Apart from the allegation of failure to declare assets, the President had also claimed that “the security agencies have since then traced other suspicious transactions running into millions of dollars to the CJN’s personal accounts, all undeclared or improperly declared as required by law.”
He also accused the suspended CJN of working against the anti-corruption war of his administration. The President subsequently swore in Justice Ibrahim Tanko as the acting CJN.
The suspension of Onnoghen and the appointment of the acting CJN generated controversies, which necessitated the intervention of the National Judicial Council, the highest regulatory body in the country.
The NJC had also in the course of its investigation received petitions from the Economic and Financial Crimes Commission, EFCC, detailing various allegations of corrupt practices against him.

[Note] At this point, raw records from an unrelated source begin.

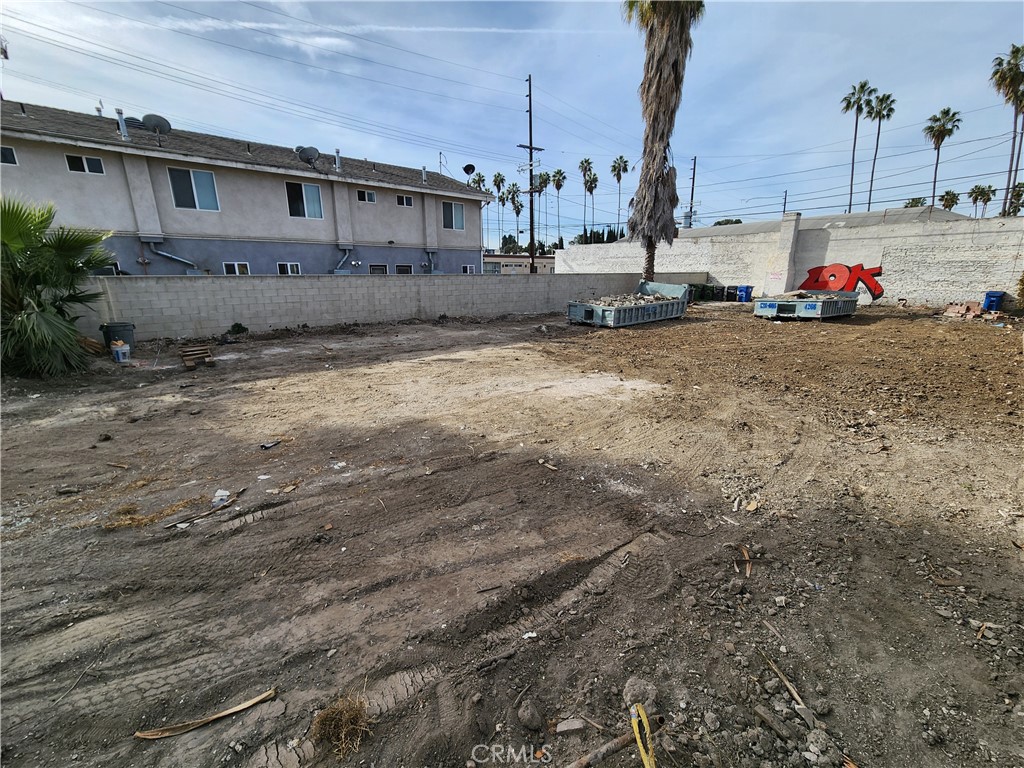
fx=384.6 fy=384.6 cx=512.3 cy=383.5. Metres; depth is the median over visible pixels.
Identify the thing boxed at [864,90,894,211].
palm tree
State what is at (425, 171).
vent pipe
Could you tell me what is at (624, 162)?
palm tree
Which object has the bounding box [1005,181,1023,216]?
palm tree
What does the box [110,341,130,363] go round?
bucket
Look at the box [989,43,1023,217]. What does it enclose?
palm tree
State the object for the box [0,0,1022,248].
sky
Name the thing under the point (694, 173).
utility pole
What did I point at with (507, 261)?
distant building
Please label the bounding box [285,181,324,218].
window
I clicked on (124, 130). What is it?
vent pipe
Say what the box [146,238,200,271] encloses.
drain pipe
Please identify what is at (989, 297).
blue trash bin
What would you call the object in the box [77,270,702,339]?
block wall
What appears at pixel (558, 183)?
palm tree
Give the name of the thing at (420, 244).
apartment building
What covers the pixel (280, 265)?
window
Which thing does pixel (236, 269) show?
window
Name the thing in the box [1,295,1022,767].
dirt ground
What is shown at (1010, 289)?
brick wall
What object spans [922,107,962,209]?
palm tree
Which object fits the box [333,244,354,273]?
drain pipe
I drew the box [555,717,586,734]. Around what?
rock
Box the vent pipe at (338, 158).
[334,148,341,170]
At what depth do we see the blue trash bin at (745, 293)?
20.64 m
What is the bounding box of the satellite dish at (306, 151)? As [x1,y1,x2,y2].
[296,145,320,163]
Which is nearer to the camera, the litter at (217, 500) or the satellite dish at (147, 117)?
the litter at (217, 500)
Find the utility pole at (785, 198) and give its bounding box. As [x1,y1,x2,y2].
[782,190,787,214]
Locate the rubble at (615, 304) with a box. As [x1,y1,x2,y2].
[593,292,666,308]
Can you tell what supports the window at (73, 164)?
in the apartment building at (420, 244)
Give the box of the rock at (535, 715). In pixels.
[517,699,543,729]
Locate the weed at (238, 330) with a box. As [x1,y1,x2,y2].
[228,322,248,335]
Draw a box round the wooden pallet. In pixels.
[179,344,213,369]
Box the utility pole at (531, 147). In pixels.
[516,76,544,274]
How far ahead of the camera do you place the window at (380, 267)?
19.08 m
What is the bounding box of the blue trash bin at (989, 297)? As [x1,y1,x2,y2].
[982,291,1003,311]
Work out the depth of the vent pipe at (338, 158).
18.92 m
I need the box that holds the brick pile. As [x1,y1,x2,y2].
[943,300,985,317]
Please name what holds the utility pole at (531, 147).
on the ground
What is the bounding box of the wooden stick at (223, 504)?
[164,491,242,529]
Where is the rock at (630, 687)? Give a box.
[623,677,657,709]
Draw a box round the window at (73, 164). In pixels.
[65,153,104,174]
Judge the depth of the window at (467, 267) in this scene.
22.30 m
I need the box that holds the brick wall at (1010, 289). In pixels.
[559,211,1023,306]
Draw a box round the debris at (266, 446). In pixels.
[260,439,280,449]
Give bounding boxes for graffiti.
[798,262,883,298]
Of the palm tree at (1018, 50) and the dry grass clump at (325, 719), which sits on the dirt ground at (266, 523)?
the dry grass clump at (325, 719)
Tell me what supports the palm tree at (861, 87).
on the ground
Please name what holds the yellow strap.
on the dirt ground at (266, 523)
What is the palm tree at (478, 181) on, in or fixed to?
on the ground
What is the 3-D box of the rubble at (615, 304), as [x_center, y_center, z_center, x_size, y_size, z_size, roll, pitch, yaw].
[4.597,-3.121,14.517,3.839,0.476,2.768,-12,21,-35]
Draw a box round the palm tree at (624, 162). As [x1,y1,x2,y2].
[610,156,629,237]
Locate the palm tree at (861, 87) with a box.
[840,79,873,213]
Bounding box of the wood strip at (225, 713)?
[132,689,280,739]
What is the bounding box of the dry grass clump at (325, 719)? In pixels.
[310,694,371,758]
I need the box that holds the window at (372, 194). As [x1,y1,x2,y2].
[356,189,376,202]
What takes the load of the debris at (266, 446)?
on the dirt ground at (266, 523)
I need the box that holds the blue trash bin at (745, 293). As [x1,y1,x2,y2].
[736,285,752,302]
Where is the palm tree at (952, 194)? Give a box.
[938,190,960,211]
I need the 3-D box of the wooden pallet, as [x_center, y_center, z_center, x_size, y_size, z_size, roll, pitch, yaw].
[-6.916,-0.590,8.417,0.476,0.219,1.249,-12,21,-35]
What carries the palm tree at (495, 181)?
on the ground
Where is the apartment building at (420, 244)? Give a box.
[0,100,497,277]
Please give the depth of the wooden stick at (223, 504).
3.30 m
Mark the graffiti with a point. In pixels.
(815, 280)
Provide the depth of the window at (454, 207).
22.38 m
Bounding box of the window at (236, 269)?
[222,262,249,274]
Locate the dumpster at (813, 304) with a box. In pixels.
[754,290,859,319]
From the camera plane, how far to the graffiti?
18.80 m
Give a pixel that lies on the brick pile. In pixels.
(952, 310)
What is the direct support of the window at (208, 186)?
in the apartment building at (420, 244)
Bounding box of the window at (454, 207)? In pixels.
[442,201,464,230]
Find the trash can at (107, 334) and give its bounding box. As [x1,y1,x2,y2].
[100,321,135,350]
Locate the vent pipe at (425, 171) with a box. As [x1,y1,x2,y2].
[421,166,427,183]
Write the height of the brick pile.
0.558 m
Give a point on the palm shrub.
(28, 315)
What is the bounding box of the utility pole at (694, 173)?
[687,155,696,228]
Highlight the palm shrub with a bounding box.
[0,195,114,376]
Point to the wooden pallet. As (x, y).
(185, 353)
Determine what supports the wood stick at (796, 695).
on the dirt ground at (266, 523)
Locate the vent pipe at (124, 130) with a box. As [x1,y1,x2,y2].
[115,108,128,139]
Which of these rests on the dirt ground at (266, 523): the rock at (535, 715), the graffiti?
the rock at (535, 715)
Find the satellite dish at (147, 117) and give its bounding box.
[140,114,171,133]
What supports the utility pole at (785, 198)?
on the ground
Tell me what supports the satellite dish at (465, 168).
attached to the apartment building at (420, 244)
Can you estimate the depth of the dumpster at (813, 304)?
13.94 m
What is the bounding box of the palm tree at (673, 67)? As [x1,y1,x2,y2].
[621,1,702,279]
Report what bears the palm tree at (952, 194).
on the ground
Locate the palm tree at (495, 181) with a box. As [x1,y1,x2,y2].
[490,171,505,250]
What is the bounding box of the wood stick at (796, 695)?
[758,647,817,727]
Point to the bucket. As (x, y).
(119, 351)
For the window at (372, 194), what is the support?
in the apartment building at (420, 244)
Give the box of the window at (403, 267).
[395,264,412,273]
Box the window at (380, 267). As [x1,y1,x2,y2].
[368,264,388,273]
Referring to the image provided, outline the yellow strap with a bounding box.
[630,702,655,767]
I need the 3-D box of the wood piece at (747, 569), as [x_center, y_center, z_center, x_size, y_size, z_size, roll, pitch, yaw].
[1.638,1.236,2.724,0.112,0.070,0.321,6,18,20]
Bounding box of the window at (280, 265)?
[277,262,301,274]
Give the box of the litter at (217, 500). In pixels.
[211,489,230,506]
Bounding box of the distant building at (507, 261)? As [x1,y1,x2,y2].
[483,252,554,274]
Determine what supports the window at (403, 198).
in the apartment building at (420, 244)
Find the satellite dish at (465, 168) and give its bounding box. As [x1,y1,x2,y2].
[462,163,475,176]
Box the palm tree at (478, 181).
[469,171,487,192]
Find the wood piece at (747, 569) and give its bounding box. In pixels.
[736,544,752,576]
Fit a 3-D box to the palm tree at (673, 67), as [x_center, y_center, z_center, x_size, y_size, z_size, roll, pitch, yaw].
[5.989,-10.768,16.388,4.152,14.378,4.164,12,21,35]
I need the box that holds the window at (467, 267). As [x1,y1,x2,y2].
[462,264,475,273]
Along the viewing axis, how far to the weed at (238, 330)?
11.50 m
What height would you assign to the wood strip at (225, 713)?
0.049 m
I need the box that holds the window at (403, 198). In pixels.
[396,194,413,206]
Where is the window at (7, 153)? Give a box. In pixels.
[0,145,17,164]
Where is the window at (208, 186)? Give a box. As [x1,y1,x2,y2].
[166,167,218,211]
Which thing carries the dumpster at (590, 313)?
on the dirt ground at (266, 523)
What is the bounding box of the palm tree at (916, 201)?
[904,196,927,207]
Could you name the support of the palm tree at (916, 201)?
on the ground
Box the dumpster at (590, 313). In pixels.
[568,280,688,326]
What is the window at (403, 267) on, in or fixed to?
in the apartment building at (420, 244)
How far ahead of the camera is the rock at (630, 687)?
1.81 m
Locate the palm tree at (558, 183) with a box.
[551,168,566,245]
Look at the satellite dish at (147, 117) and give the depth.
16.16 m

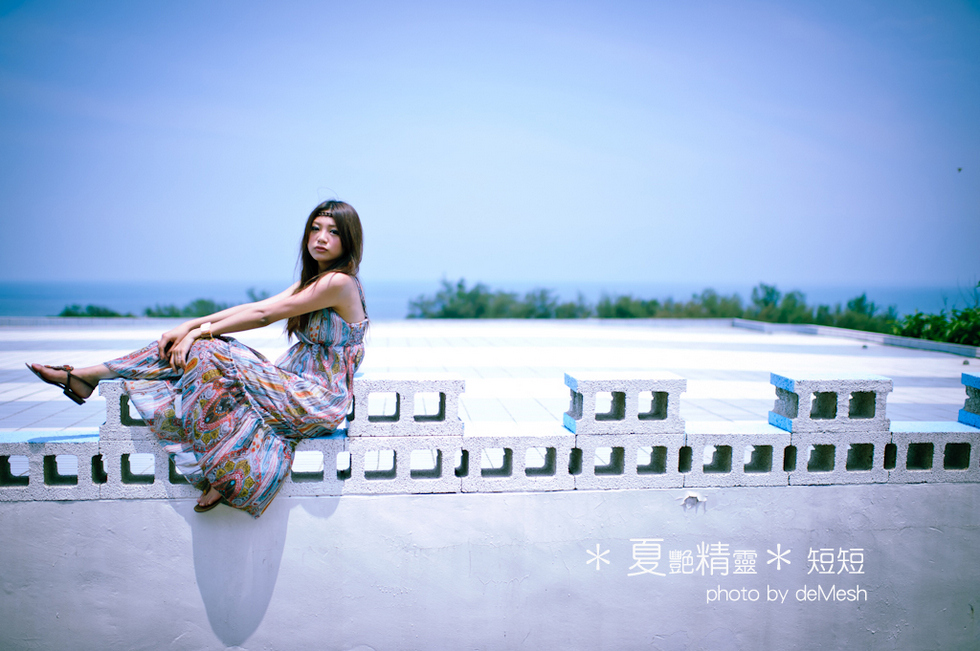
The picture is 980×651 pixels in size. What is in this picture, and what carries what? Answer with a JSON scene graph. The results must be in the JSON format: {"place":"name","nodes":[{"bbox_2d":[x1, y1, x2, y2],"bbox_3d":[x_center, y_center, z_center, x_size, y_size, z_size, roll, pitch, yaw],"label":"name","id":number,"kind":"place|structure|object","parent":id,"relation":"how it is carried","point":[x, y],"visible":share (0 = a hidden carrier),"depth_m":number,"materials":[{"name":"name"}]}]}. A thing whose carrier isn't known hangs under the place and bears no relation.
{"place":"outdoors","nodes":[
{"label":"outdoors","id":0,"kind":"place"},
{"bbox_2d":[0,481,979,650],"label":"wall","id":1,"kind":"structure","parent":0,"point":[162,503],"depth_m":3.89,"materials":[{"name":"paint"}]},
{"bbox_2d":[0,431,104,499],"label":"block","id":2,"kind":"structure","parent":1,"relation":"on","point":[77,446],"depth_m":3.80,"materials":[{"name":"grey concrete"}]},
{"bbox_2d":[97,440,199,497],"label":"concrete block","id":3,"kind":"structure","parent":1,"relation":"in","point":[152,456],"depth_m":3.82,"materials":[{"name":"grey concrete"}]},
{"bbox_2d":[101,380,156,438],"bbox_3d":[-1.367,0.329,3.978,0.415,0.211,0.272,0,3,-5],"label":"block","id":4,"kind":"object","parent":3,"relation":"on","point":[116,399],"visible":0.39,"depth_m":3.81,"materials":[{"name":"grey concrete"}]},
{"bbox_2d":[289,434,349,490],"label":"block","id":5,"kind":"structure","parent":1,"relation":"in","point":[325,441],"depth_m":3.91,"materials":[{"name":"grey concrete"}]},
{"bbox_2d":[27,196,365,519],"bbox_3d":[-1.093,0.097,3.753,1.182,1.222,0.775,0,3,-5],"label":"woman","id":6,"kind":"object","parent":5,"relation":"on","point":[325,255],"visible":0.95,"depth_m":3.68},
{"bbox_2d":[344,434,464,492],"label":"block","id":7,"kind":"structure","parent":1,"relation":"on","point":[373,450],"depth_m":3.92,"materials":[{"name":"grey concrete"}]},
{"bbox_2d":[347,373,464,436],"bbox_3d":[-0.379,0.333,4.124,0.486,0.216,0.325,0,3,-5],"label":"block","id":8,"kind":"object","parent":7,"relation":"on","point":[405,388],"visible":0.93,"depth_m":3.96,"materials":[{"name":"grey concrete"}]},
{"bbox_2d":[457,425,576,491],"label":"block","id":9,"kind":"structure","parent":1,"relation":"on","point":[514,452],"depth_m":4.01,"materials":[{"name":"grey concrete"}]},
{"bbox_2d":[572,433,685,488],"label":"block","id":10,"kind":"structure","parent":1,"relation":"on","point":[583,452],"depth_m":4.05,"materials":[{"name":"grey concrete"}]},
{"bbox_2d":[564,372,684,434],"bbox_3d":[0.585,0.339,4.234,0.502,0.221,0.305,0,3,-5],"label":"block","id":11,"kind":"object","parent":10,"relation":"on","point":[574,382],"visible":0.98,"depth_m":4.09,"materials":[{"name":"grey concrete"}]},
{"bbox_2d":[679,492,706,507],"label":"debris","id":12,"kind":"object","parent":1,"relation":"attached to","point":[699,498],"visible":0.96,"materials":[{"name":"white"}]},
{"bbox_2d":[680,423,793,485],"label":"block","id":13,"kind":"structure","parent":1,"relation":"on","point":[702,446],"depth_m":4.20,"materials":[{"name":"grey concrete"}]},
{"bbox_2d":[783,429,890,483],"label":"block","id":14,"kind":"structure","parent":1,"relation":"on","point":[804,452],"depth_m":4.20,"materials":[{"name":"grey concrete"}]},
{"bbox_2d":[769,373,891,432],"bbox_3d":[1.552,0.347,4.358,0.454,0.219,0.293,0,3,-5],"label":"block","id":15,"kind":"object","parent":14,"relation":"on","point":[802,382],"visible":0.98,"depth_m":4.22,"materials":[{"name":"grey concrete"}]},
{"bbox_2d":[885,422,979,481],"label":"block","id":16,"kind":"structure","parent":1,"relation":"on","point":[902,441],"depth_m":4.27,"materials":[{"name":"grey concrete"}]},
{"bbox_2d":[958,372,979,427],"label":"block","id":17,"kind":"object","parent":16,"relation":"on","point":[967,376],"visible":0.98,"depth_m":4.49,"materials":[{"name":"blue concrete"}]},
{"bbox_2d":[0,0,979,291],"label":"sky","id":18,"kind":"structure","parent":0,"point":[785,274],"materials":[{"name":"blue"}]},
{"bbox_2d":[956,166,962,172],"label":"bird","id":19,"kind":"object","parent":18,"relation":"in","point":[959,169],"visible":0.97,"depth_m":21.88},
{"bbox_2d":[0,317,979,432],"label":"tiled roof","id":20,"kind":"structure","parent":0,"point":[917,363],"depth_m":15.64,"materials":[{"name":"white tile"}]},
{"bbox_2d":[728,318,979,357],"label":"low wall","id":21,"kind":"structure","parent":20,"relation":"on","point":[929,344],"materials":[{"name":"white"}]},
{"bbox_2d":[0,278,979,319],"label":"sea","id":22,"kind":"structure","parent":0,"point":[405,293],"materials":[{"name":"blue liquid"}]},
{"label":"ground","id":23,"kind":"structure","parent":0},
{"bbox_2d":[56,304,129,317],"bbox_3d":[-16.323,0.135,39.243,2.964,1.675,3.220,0,3,-5],"label":"shrub","id":24,"kind":"object","parent":23,"relation":"on","point":[68,314],"visible":0.48,"depth_m":38.88,"materials":[{"name":"green plant"}]},
{"bbox_2d":[140,288,270,316],"bbox_3d":[-10.968,-0.191,38.188,4.657,2.158,4.258,0,3,-5],"label":"shrub","id":25,"kind":"object","parent":23,"relation":"on","point":[256,300],"visible":0.43,"depth_m":37.26,"materials":[{"name":"green plant"}]},
{"bbox_2d":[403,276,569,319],"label":"shrub","id":26,"kind":"object","parent":23,"relation":"on","point":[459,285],"visible":0.67,"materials":[{"name":"green plant"}]},
{"bbox_2d":[402,277,898,331],"bbox_3d":[7.425,0.535,39.967,19.499,4.911,7.673,0,3,-5],"label":"tree row","id":27,"kind":"object","parent":23,"relation":"on","point":[459,285],"visible":0.45,"depth_m":39.29,"materials":[{"name":"green plant"}]},
{"bbox_2d":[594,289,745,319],"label":"shrub","id":28,"kind":"object","parent":23,"relation":"on","point":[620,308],"visible":0.56,"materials":[{"name":"green plant"}]},
{"bbox_2d":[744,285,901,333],"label":"tree","id":29,"kind":"object","parent":23,"relation":"on","point":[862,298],"visible":0.54,"depth_m":36.36,"materials":[{"name":"green plant"}]},
{"bbox_2d":[886,306,979,345],"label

Reports indicated that in his defence before the NJC, Onnoghen denied all the allegations.
He had also closed his defence at the CCT and the tribunal is expected to give its judgment at the next sitting on April 15. But the NJC had after studying the petition against the suspended CJN by the EFCC recommended his compulsory retirement in a report sent to the President also last week. “Yes, he resigned yesterday,” Onnoghen’s lawyer, Adegboyega Awomolo was quoted as confirming the exit of the CJN from the highest position on the Nigerian bench on Friday. The resignation took immediate effect. “He said he resigned in the interest of the Judiciary,” he added. However, what is sure is that Onnoghen’s exit will spark controversies that will continue for a long time.